This page contains information regarding Star Trek: Lower Decks, and thus may contain spoilers.
(covers information from several alternate timelines)
The USS Enterprise-E was equipped with these pods. When the ship traveled back in time from 2373 to 2063 to stop the Borg from altering Earth's history, the ship was boarded by Borg drones, forcing Captain Jean-Luc Picard to set the Enterprise to self-destruct. As a result, all crew were ordered to abandon the ship in these escape pods. The pods landed at various remote points on 21st century Earth, where Picard hoped the crew would "stay out of history's way." One of the pods had the designation H-47.
Fortunately, the Borg were defeated without the need to destroy the Enterprise-E, and the crew – along with the escape pods – were returned to the ship before it journeyed back to the 24th century. (Star Trek: First Contact)
List of escape pods
The numbers of the known escape pods were either seen on an okudagram or on the pods as the vessels departed the Enterprise. The Star Trek Fact Files had an illustration of H-95, and the Star Trek Encyclopedia (4th ed., vol. 1, p. 251) had a dorsal profile, ventral profile, and side profile of H-101.

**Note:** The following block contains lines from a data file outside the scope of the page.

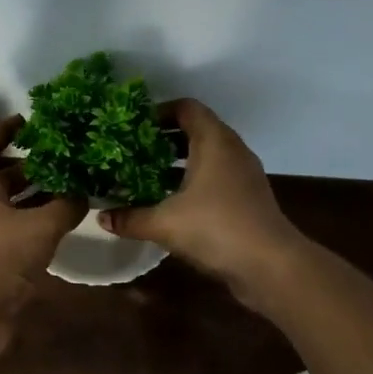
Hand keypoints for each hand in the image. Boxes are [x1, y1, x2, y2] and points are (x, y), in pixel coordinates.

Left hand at [0, 114, 86, 291]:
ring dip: (35, 196)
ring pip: (9, 205)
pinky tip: (64, 222)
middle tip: (62, 156)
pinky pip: (15, 231)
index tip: (28, 121)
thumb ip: (65, 205)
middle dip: (28, 165)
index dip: (3, 130)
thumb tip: (84, 192)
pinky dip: (36, 223)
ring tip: (71, 186)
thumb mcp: (41, 226)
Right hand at [99, 99, 304, 298]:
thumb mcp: (164, 223)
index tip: (133, 127)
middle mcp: (231, 150)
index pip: (186, 108)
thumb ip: (130, 218)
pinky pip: (215, 178)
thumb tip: (101, 218)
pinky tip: (169, 204)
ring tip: (145, 177)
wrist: (270, 265)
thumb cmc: (216, 228)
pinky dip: (192, 182)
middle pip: (195, 131)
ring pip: (205, 157)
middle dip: (162, 140)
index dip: (159, 112)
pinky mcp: (246, 198)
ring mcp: (243, 175)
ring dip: (176, 164)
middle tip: (132, 152)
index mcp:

The script for Star Trek: First Contact called for a scene where the crew was ordered to leave the Enterprise-E by way of the escape pods, something that was not seen earlier. Unbeknown to each other, both John Eaves (tasked by Herman Zimmerman) and Alex Jaeger (he being tasked by his supervisor, Jeff Mann) started design on the shape and launch sequence in the opening months of 1996.  "Lifeboats were never used on the last Enterprise, but this time a number of them are jettisoned from the ship when Picard orders the evacuation," said Jaeger. "They had been incorporated into the ship design–as triangular shapes on the hull–but we had to determine whether those shapes represented some kind of a hatch covering a lifeboat or the actual exterior surface of the lifeboat itself. We went with the latter idea, with the exterior surface serving as a kind of reentry heat shield." (Cinefex, issue 69, p. 116) The producers decided upon Jaeger's approach in April 1996. Eaves, who originally started out from a "grenade" style form, came up with a design that was remarkably similar to Jaeger's, but with a covering hatch. Eaves remarked, "I liked the the beauty and simplicity of Alex's creations, and how he utilized the top of the pod as a heat shield for planetary re-entry." (Star Trek: The Next Generation Sketchbook: The Movies, p. 114) It was further theorized by Jaeger that the pods were automated and had parachutes for landing. 
On a later occasion, Jaeger returned the compliment to Eaves and elaborated further on his thought processes by noting, "I personally like the depth and detail in your version, I wasn't thinking too much of giving the people much room to move, just enough space for a couple of seats ala apollo capsule. Part of the idea of using the outer 'door' as the heat shield came from the look of the exterior panels which you had already done nicely and just for the speed of exit. You don't want to get stuck if the exterior door panel on your pod doesn't work! Also out of VFX simplicity, we didn't want hundreds of door panels flying around banging into the pods etc… Therefore the simple solution of using that outer panel as the heat shield. Also I just loved the idea that even though you've left the E behind, you still bring a piece of her with you." 
Study and CGI model
Once the design was approved, ILM's Bill George built a study model, needed as reference and texture extraction for modeler Michael Bauer, who built and mapped the CGI model. Animation and lighting of the model was done by Habib Zargarpour. "Having used Dynamation for awhile, I figured there had to be a way to extract the motion data from a pod and calculate its acceleration," Zargarpour observed, on the choreographed movements of the flotilla of pods leaving the ship. "After establishing the position and direction of the retros, we could then figure out which thruster groups would be firing at any given time to change the lifeboat's attitude. I did some R&D, a lot of math, and wound up with fully automatic retrorocket animation on each pod, using Dynamation software." (Cinefex, issue 69, pp. 116-117) The ice crystal particles and the gaps left on the hull of the Enterprise-E were added digitally.
Aside from the Sovereign-class, Jaeger also intended his escape pod design to be in use on the four ship classes he designed for Star Trek: First Contact, especially the Akira-class, "You’ll also notice that the Akira class utilizes the escape pods from the Sovereign Class, but the panel details more like the Galaxy class. That’s because I imagined this ship was commissioned right before the “E” and served as a testbed for the new escape pods." In 2001, Foundation Imaging's modeler, Robert Bonchune, paid subtle homage to Alex Jaeger's design as he modeled the Sovereign-type escape pod hatches onto the alternate timeline version of the CGI model for the Nova-class. "I also tried to tie it in to the Enterprise-E (or a Standard Starship) in some ways," stated Bonchune, "in terms of smoothness and escape hatches, intercoolers etc."